What is required:
Set each entry down verbatim, omitting images.

<<<<

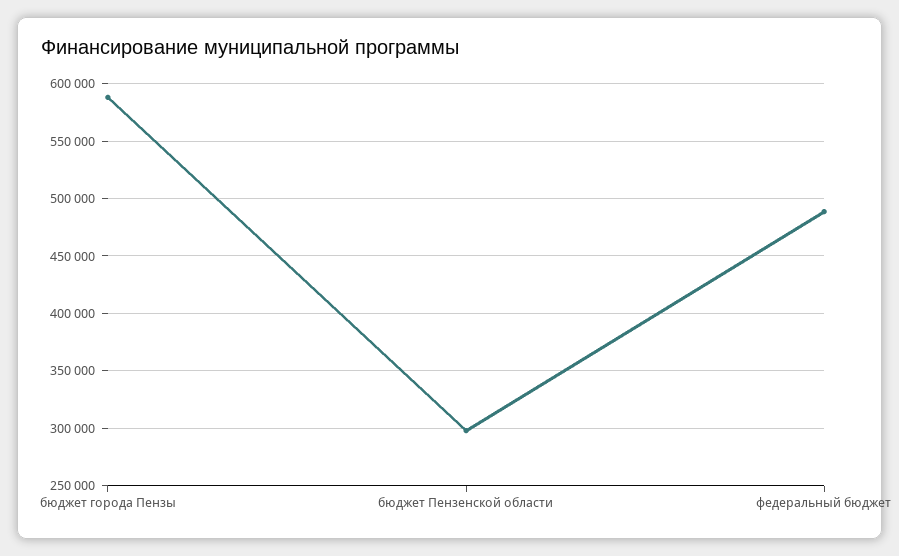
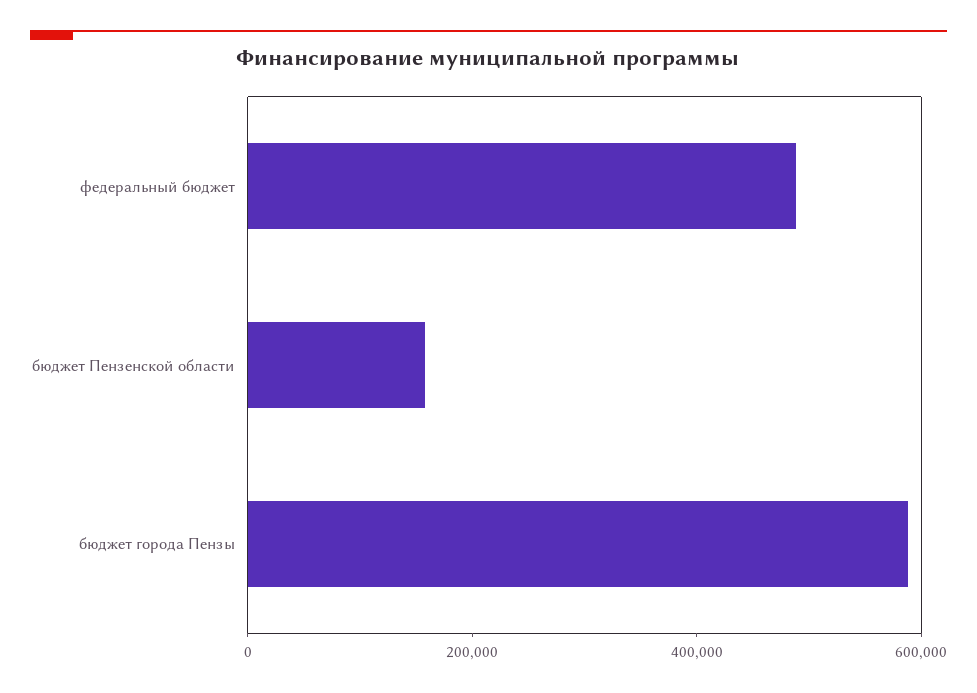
бюджет Пензенской области: 300000 -> 150000

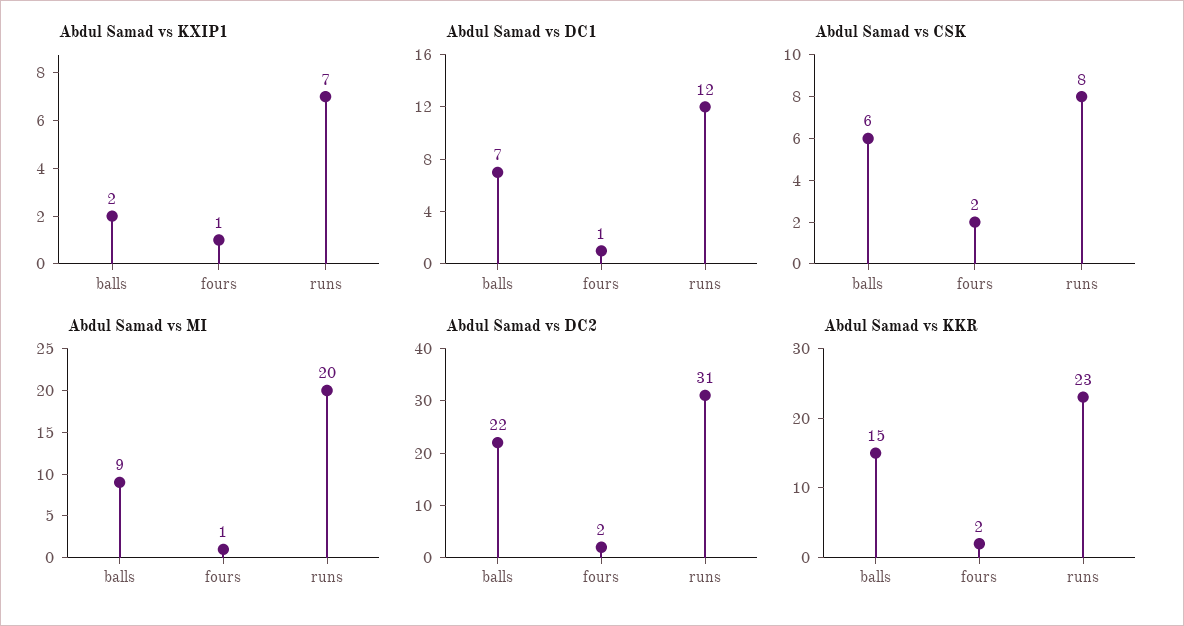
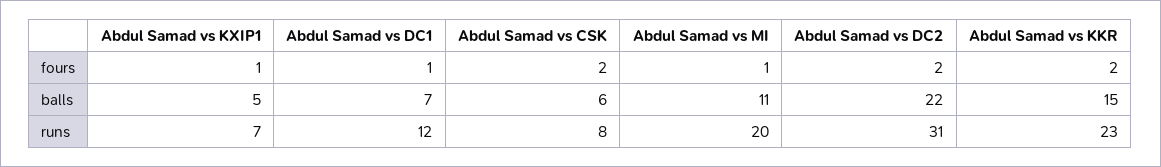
Abdul Samad vs KXIP1, balls: 2 -> 5
Abdul Samad vs MI, balls: 9 -> 11

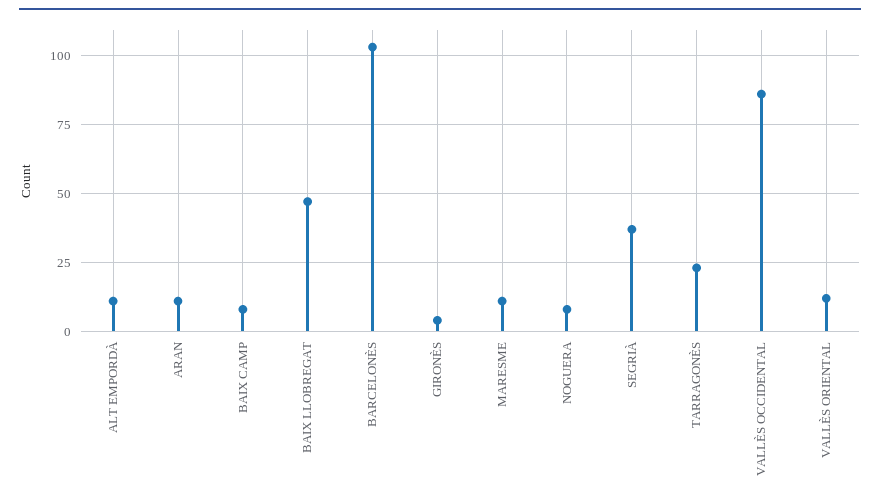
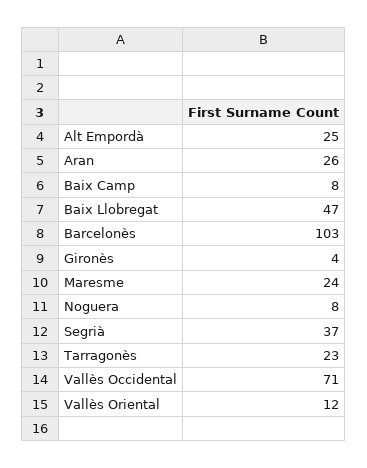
ALT EMPORDÀ: 10 -> 25
ARAN: 10 -> 26
MARESME: 10 -> 24
VALLÈS OCCIDENTAL: 85 -> 71

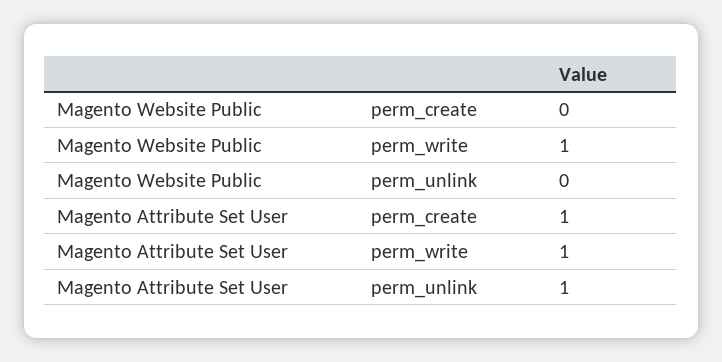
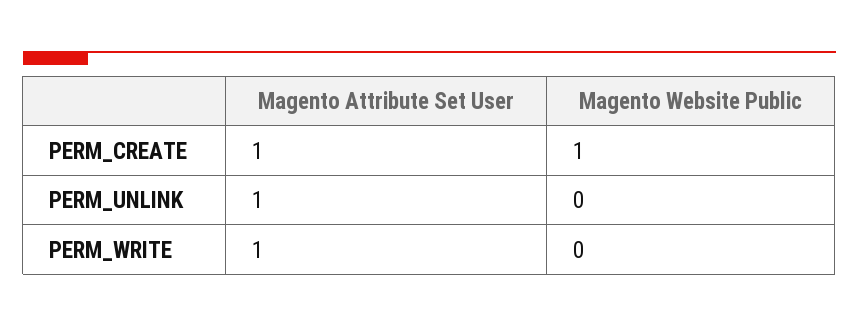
Magento Website Public, perm_create: 0 -> 1
Magento Website Public, perm_write: 1 -> 0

>>>>

Result of this exercise:
бюджет Пензенской области: 300000 -> 150000

Abdul Samad vs KXIP1, balls: 2 -> 5
Abdul Samad vs MI, balls: 9 -> 11

ALT EMPORDÀ: 10 -> 25
ARAN: 10 -> 26
MARESME: 10 -> 24
VALLÈS OCCIDENTAL: 85 -> 71

Magento Website Public, perm_create: 0 -> 1
Magento Website Public, perm_write: 1 -> 0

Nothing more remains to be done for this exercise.